Michael Larsen, a 43-year-old family man, is public safety director for the Eagle Rock Neighborhood Council. He doesn’t like to discuss his day job in the press, saying it has drawn too many hostile medical marijuana supporters to his work-related websites in the past.
Eagle Rock, a neighborhood in northeast Los Angeles, is visibly aging but remains dignified and distinct, with commercial areas occupied mostly by low-slung, pale old buildings housing storefront doctor’s offices, service businesses such as beauty salons and tax preparers, and independent restaurants and boutiques rather than chain stores. As we cruise a mile or so up and down Eagle Rock, York, and Colorado boulevards, Larsen points out more than 10 pot dispensaries. “Eagle Rock is about being a small community with a small-town feel, and we want to retain that,” he says.
Responding to criticisms he’s received from medical marijuana activists, Larsen insists: “I’m not being uncompassionate. I may be a NIMBY, but I’m fine with that. Eagle Rock is struggling to maintain the character of the neighborhood, for my kids or other people and their kids.” Larsen tells me about the healthy-looking young men who sometimes congregate in parking lots or on streets near dispensaries, smoking pot or blasting music. He points out one such young man entering AEC, a dispensary on Colorado Boulevard, while we are in its parking lot. He tells me about a local woman in her 80s who can’t understand what kind of world she’s living in, where marijuana is sold on her corner.
Larsen also points out some grubby-looking auto repair shops along his neighborhood’s main strip and tells me how the locals managed to curb their profusion through the city’s planning process. He talks about the auto repair shops in much the same way he discusses the pot shops. He does not think either should be completely eliminated, but he believes they constitute a blight on the neighborhood when they are too conspicuous.
Larsen and I pass one marijuana dispensary, the Cornerstone Collective, that I visited the day before. If you didn’t know it was there, you wouldn’t know it was there. It has no pot leaf images, no neon signs announcing “Alternative” or “Herbal,” no commercial signage at all. The owner, Michael Backes, told me with amused pride that a while back, when a runaway car plowed straight through his wall, a local news crew identified the place as a “dentist office,” which is what it looks like from its waiting room. Backes is “doing it right,” Larsen tells me.
My drive through Studio City, in the southeast San Fernando Valley just over the mountains from Hollywood, is similar.
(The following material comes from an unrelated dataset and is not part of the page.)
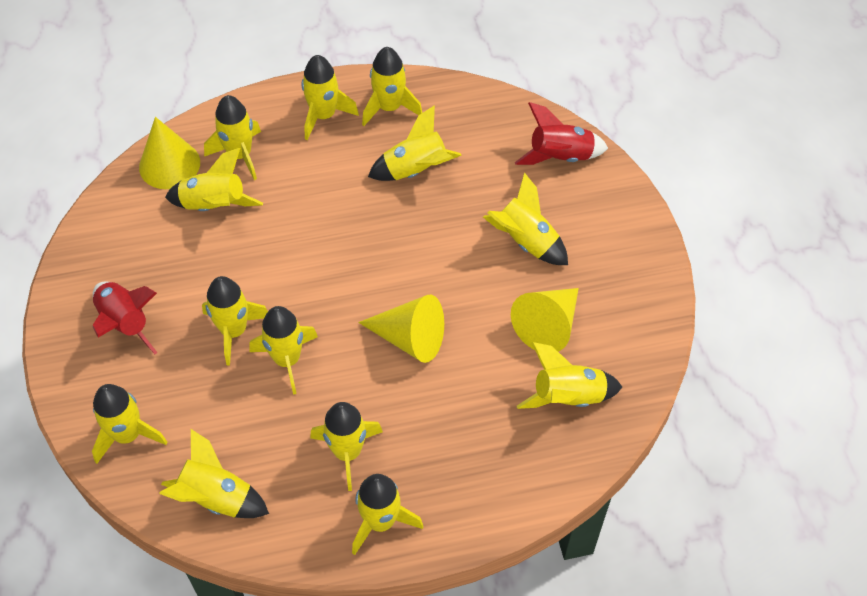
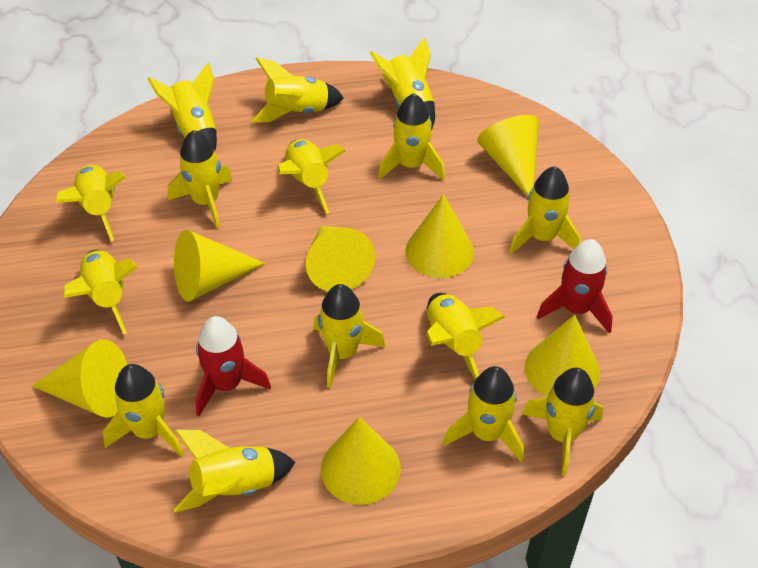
yellow cone: 3 -> 7
yellow rocket: 13 -> 15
Barbara Monahan Burke, a 64-year-old horticulturalist who serves as the neighborhood council’s co-chair for government affairs, doesn’t say anything about increases in crime associated with the marijuana dispensaries (a connection often asserted by public officials), but she does complain about occasional pot smoking in front of them, which can annoy commercial neighbors. “I personally believe in compassionate use of medical marijuana and voted for it,” she says.